Copy out the rows from the line with "collection date as typed: 27 Oct 1941" up to and including the line with "scientific name: Vachellia macracantha", putting "site" in place of "locality" and leaving everything else unchanged.

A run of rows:
┄┄┄┄┄┄┄┄┄┄

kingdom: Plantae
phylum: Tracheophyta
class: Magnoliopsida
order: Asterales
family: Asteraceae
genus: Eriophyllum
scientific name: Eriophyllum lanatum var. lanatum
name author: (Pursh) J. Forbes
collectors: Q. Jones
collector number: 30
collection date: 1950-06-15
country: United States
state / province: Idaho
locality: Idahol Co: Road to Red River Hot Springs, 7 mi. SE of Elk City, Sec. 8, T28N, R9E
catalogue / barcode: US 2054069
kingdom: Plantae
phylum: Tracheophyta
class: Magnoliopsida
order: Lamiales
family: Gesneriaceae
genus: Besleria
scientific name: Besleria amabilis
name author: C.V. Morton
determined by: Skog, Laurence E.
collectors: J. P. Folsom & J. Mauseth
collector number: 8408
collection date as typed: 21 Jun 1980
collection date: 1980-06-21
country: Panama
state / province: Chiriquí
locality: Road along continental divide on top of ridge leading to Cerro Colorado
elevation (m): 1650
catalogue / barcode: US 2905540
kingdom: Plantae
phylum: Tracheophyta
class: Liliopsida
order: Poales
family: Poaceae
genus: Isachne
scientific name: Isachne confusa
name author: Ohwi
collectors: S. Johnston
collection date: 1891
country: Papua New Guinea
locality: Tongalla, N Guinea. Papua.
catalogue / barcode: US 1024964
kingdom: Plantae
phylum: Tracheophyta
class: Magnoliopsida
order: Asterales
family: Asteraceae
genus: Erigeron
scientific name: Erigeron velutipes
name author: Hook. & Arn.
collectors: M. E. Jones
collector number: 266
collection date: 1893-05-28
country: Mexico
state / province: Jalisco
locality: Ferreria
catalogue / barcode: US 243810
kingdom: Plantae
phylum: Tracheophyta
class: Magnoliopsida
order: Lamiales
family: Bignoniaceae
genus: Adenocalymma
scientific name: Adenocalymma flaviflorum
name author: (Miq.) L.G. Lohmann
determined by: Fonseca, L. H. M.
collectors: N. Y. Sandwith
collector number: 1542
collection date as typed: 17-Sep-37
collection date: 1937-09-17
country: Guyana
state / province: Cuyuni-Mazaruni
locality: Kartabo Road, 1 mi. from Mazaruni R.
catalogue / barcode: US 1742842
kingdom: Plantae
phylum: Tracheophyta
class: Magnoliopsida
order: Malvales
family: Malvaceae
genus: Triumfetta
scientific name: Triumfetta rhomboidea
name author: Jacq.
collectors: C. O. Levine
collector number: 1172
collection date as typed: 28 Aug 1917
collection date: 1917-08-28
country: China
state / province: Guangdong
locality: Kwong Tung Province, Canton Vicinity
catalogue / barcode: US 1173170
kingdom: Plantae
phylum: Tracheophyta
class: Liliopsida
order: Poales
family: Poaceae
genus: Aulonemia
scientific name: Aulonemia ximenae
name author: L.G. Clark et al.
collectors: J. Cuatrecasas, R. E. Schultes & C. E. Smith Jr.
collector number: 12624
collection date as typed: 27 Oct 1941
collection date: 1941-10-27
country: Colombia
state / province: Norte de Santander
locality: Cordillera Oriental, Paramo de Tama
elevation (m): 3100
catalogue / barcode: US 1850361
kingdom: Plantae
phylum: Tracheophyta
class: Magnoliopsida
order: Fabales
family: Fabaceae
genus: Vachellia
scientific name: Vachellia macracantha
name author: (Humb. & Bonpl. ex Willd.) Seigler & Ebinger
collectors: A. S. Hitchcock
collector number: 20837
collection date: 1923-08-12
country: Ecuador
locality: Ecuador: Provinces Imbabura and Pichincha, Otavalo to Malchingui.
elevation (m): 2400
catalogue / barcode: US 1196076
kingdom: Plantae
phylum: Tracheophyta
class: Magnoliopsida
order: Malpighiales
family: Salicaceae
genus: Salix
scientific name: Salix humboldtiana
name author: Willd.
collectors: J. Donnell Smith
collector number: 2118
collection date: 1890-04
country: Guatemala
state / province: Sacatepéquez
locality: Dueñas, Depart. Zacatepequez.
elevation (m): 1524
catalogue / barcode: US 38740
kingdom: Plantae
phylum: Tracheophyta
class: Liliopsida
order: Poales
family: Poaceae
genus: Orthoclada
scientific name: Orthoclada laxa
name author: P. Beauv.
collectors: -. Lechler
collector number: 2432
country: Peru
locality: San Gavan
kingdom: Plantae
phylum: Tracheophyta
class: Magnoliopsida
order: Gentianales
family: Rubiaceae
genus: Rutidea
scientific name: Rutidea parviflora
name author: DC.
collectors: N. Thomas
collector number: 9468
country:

┄┄┄┄┄┄┄┄┄┄

▸ **Complete answer**:
collection date as typed: 27 Oct 1941
collection date: 1941-10-27
country: Colombia
state / province: Norte de Santander
site: Cordillera Oriental, Paramo de Tama
elevation (m): 3100
catalogue / barcode: US 1850361
kingdom: Plantae
phylum: Tracheophyta
class: Magnoliopsida
order: Fabales
family: Fabaceae
genus: Vachellia
scientific name: Vachellia macracantha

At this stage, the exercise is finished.